Some collective actions are also designed to attract media coverage so that we can explain our message to the community and/or put indirect pressure on management.
Escalating Actions
Collective actions should be planned so as to escalate pressure on the employer or public official as the contract is nearing closure or crucial votes near. The following are examples of actions that Health Care Workers Council locals have developed:
- Same color t-shirts or scrubs (shows depth of support)
- Postcards to the employer
- Buttons, stickers or a "Balloon" day ("Employer is full of hot air!")
- One-to-one contacts
- Petitions to specific targets, e.g., Board of Directors, CEO, CFO
- Lunch time rallies, brown bag lunches, marches
- March into work together or to the boss to deliver a petition or support cards
- Moments of silence at the same time in each unit and in the break room.
- A sign in the employee's car window ("We want a contract now!")
- Boycott the cafeteria
- Health care action days (Everyone wears Band-Aids, or hobbles on crutches, etc., to declare "We're sick of attempts to cut our benefits!")
- Candlelight marches, vigils, mock funerals (good for TV news)
- Postcards/petition/pledge card campaigns (Every worker agrees to sign up 10 supporters per week in the campaign.)
- Holiday activities -- holiday themes ("The boss is a turkey!" on Thanksgiving, "Have a heart!" on Valentine's Day.)
NOTE: Please check with your staff representative and the Health Care Workers Council staff to ensure that your actions will be conducted in accordance with applicable laws.

WRITTEN INSTRUCTION 1.
Why does the escalating-actions guide suggest wearing t-shirts or scrubs of the same color? Answer in one to three sentences.

DATASET EXTRACT.
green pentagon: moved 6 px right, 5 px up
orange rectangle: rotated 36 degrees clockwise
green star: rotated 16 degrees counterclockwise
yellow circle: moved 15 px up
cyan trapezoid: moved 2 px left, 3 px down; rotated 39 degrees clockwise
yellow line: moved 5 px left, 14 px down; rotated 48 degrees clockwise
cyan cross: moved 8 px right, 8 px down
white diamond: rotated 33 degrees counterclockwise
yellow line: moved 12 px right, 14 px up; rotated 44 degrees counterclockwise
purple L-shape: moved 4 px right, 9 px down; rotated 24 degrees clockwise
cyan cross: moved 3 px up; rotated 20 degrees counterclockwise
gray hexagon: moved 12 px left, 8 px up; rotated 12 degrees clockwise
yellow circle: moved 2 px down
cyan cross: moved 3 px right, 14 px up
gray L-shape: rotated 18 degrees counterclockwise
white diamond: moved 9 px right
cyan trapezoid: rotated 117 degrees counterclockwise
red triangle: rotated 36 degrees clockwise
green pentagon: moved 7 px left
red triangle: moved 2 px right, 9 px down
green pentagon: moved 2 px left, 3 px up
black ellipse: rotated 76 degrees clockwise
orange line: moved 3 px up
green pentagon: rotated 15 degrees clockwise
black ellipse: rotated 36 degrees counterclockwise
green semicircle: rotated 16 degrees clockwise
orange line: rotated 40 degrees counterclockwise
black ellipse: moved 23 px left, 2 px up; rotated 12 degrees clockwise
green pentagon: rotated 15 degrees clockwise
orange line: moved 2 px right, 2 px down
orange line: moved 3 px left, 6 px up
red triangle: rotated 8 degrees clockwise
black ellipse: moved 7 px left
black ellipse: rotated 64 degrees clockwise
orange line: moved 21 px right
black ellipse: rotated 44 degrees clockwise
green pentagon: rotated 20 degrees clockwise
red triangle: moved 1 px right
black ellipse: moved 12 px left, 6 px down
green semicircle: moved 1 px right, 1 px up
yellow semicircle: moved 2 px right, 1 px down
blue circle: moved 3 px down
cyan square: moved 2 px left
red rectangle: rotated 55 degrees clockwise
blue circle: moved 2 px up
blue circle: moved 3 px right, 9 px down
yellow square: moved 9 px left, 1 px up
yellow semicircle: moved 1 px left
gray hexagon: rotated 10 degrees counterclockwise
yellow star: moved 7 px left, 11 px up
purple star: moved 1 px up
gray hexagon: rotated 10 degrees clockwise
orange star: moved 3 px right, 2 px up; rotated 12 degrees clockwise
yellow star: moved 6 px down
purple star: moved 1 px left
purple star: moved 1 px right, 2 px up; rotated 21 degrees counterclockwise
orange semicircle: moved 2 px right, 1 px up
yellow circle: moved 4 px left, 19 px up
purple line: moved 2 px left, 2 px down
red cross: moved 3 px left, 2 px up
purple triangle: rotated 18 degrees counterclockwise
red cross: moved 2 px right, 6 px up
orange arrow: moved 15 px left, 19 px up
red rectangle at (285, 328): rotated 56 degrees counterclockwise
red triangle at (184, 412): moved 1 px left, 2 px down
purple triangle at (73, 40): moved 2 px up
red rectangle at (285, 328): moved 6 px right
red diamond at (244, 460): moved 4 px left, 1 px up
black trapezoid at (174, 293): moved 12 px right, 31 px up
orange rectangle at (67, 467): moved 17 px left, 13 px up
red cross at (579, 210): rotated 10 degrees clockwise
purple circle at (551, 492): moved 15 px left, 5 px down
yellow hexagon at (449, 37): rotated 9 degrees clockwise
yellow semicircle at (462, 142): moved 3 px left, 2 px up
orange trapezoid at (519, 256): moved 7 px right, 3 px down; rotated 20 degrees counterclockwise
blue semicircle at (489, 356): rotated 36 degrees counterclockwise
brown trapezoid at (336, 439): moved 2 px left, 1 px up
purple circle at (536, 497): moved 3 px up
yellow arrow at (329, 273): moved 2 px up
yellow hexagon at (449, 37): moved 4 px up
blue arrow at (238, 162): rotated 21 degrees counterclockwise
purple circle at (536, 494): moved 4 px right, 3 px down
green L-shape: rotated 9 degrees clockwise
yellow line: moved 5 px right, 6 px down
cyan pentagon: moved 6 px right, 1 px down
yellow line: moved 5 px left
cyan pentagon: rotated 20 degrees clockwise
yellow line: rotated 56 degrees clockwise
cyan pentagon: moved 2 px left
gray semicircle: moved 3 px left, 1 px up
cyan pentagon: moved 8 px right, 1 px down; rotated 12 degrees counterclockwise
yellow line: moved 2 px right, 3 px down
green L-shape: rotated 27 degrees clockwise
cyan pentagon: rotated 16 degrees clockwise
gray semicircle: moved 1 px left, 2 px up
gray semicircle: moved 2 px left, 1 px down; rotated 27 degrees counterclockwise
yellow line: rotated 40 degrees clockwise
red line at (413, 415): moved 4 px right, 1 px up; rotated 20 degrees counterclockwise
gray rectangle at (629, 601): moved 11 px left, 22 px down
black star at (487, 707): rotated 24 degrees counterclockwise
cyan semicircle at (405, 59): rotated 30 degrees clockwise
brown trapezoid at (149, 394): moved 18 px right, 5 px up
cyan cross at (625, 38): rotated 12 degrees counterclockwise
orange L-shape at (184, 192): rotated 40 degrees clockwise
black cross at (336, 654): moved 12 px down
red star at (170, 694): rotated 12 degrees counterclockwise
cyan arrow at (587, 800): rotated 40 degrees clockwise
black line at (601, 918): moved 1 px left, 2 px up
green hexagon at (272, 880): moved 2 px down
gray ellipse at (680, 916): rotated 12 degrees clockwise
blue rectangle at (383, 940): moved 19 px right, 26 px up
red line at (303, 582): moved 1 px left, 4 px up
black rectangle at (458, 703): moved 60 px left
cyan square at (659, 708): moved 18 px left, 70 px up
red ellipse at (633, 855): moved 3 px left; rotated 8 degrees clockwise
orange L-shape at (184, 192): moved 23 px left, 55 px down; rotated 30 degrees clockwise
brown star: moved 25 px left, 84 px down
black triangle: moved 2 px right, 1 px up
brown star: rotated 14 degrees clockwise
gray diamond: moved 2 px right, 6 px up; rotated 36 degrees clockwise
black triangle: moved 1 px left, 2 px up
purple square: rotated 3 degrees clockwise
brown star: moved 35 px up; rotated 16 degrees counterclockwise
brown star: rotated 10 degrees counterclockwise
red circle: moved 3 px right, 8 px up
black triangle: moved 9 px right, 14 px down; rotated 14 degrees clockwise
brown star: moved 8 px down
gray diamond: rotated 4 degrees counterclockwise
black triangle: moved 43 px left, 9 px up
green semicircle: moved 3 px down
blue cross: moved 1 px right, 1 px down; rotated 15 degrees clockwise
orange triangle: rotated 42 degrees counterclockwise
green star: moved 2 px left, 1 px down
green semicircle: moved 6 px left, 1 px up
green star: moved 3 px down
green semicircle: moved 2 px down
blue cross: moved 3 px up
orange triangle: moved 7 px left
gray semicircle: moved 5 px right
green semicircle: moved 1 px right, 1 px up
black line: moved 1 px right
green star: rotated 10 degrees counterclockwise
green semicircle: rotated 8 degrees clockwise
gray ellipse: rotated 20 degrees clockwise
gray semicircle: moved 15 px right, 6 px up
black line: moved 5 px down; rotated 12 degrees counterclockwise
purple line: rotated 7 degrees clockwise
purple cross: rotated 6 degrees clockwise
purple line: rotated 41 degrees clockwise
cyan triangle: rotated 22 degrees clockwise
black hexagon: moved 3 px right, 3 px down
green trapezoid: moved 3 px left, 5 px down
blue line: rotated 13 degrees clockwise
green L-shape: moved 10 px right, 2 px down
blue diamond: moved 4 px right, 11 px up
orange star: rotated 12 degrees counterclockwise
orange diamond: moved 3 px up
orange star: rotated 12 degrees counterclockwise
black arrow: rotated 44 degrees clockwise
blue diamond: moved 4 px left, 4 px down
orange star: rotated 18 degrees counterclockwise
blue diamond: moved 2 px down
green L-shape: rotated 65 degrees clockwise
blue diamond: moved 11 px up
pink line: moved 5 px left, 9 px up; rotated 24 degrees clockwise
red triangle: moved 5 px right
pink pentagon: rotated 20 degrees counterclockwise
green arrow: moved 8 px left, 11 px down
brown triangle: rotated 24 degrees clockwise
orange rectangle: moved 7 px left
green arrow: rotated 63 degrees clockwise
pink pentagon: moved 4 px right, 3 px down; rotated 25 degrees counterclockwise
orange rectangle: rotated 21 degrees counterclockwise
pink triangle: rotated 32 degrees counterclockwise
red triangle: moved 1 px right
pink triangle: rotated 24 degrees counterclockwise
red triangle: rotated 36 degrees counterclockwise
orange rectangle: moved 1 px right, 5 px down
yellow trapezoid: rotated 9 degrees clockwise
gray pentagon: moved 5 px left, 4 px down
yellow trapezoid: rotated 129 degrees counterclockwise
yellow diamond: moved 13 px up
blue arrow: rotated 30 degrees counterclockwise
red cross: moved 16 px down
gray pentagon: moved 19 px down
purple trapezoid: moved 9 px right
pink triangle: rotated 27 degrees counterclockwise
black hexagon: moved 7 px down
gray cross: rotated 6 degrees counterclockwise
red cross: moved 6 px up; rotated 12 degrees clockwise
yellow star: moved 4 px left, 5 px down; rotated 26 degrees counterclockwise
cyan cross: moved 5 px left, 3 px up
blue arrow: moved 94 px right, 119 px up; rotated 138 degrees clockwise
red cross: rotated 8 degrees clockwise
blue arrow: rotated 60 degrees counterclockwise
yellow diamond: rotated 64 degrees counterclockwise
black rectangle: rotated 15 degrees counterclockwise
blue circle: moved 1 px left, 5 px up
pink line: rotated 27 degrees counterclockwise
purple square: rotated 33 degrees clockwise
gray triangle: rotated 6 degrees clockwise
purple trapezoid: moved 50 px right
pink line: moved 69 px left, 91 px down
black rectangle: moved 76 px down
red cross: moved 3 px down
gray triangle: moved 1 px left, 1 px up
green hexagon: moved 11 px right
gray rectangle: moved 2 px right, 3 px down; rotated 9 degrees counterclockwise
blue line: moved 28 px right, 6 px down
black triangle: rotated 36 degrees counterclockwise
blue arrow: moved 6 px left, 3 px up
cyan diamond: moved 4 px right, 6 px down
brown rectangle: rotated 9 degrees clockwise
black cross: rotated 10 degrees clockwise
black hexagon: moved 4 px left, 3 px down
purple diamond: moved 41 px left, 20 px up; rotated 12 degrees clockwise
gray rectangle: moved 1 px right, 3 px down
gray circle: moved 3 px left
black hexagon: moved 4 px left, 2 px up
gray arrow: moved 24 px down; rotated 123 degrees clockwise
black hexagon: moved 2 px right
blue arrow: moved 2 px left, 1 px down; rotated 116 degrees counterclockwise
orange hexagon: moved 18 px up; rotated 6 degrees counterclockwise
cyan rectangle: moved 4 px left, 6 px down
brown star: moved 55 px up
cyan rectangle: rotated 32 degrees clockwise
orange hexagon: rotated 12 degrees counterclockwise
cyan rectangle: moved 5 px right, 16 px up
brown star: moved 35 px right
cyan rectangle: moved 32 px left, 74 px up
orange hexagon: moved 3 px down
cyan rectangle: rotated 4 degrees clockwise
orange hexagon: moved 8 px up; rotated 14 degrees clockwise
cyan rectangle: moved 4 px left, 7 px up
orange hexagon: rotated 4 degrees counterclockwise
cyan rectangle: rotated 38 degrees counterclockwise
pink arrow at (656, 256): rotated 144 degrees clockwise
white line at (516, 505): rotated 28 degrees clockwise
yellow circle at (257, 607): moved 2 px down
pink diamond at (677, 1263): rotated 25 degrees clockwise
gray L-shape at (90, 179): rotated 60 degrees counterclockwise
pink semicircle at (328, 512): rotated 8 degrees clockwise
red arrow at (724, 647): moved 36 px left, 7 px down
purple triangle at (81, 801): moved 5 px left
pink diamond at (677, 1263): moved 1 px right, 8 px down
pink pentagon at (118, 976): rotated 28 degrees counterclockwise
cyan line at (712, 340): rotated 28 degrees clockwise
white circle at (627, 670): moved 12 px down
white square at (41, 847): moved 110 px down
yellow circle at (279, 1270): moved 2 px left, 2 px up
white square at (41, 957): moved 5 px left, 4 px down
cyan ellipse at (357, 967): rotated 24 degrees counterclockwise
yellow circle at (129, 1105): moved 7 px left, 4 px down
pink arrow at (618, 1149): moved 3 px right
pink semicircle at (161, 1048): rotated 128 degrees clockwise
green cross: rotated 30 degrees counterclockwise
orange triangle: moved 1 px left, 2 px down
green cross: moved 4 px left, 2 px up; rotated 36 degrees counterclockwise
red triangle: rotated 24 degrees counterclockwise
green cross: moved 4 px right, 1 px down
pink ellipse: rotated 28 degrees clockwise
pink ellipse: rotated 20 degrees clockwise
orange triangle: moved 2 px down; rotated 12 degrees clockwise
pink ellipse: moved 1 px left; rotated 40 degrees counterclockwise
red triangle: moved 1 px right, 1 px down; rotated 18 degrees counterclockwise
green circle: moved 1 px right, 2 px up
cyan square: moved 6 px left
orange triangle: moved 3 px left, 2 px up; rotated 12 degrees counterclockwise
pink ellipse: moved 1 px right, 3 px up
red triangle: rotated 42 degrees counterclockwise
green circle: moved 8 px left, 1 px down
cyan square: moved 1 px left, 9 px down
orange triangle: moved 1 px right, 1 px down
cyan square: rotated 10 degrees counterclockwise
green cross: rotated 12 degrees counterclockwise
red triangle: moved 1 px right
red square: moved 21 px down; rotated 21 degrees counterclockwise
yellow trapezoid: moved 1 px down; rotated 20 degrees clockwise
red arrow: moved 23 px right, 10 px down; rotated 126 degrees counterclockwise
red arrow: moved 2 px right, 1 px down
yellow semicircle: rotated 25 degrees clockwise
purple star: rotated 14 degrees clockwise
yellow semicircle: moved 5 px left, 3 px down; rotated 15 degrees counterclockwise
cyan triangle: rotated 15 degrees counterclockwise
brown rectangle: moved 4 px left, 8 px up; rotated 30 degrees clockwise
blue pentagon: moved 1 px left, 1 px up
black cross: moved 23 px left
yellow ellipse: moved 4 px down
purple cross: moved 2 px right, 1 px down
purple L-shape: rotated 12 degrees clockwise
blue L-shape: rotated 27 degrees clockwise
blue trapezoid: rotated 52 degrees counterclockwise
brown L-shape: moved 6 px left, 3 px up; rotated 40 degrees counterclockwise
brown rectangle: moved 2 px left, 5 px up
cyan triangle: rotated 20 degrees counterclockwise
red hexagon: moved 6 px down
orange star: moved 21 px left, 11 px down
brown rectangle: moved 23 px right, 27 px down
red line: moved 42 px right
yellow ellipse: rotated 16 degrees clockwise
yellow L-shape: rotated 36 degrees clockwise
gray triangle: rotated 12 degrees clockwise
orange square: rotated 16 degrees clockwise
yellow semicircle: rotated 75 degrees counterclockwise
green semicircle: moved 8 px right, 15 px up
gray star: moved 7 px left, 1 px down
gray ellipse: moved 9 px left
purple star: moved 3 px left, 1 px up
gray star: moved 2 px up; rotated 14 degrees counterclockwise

WRITTEN INSTRUCTION 2.
Reproduce the listing from its first line through the line containing "green pentagon: moved 7 px left", with both ends included.

EXERCISE RESPONSE 1.
Same-color t-shirts or scrubs show the depth of support.

EXERCISE RESPONSE 2.
green pentagon: moved 6 px right, 5 px up
orange rectangle: rotated 36 degrees clockwise
green star: rotated 16 degrees counterclockwise
yellow circle: moved 15 px up
cyan trapezoid: moved 2 px left, 3 px down; rotated 39 degrees clockwise
yellow line: moved 5 px left, 14 px down; rotated 48 degrees clockwise
cyan cross: moved 8 px right, 8 px down
white diamond: rotated 33 degrees counterclockwise
yellow line: moved 12 px right, 14 px up; rotated 44 degrees counterclockwise
purple L-shape: moved 4 px right, 9 px down; rotated 24 degrees clockwise
cyan cross: moved 3 px up; rotated 20 degrees counterclockwise
gray hexagon: moved 12 px left, 8 px up; rotated 12 degrees clockwise
yellow circle: moved 2 px down
cyan cross: moved 3 px right, 14 px up
gray L-shape: rotated 18 degrees counterclockwise
white diamond: moved 9 px right
cyan trapezoid: rotated 117 degrees counterclockwise
red triangle: rotated 36 degrees clockwise
green pentagon: moved 7 px left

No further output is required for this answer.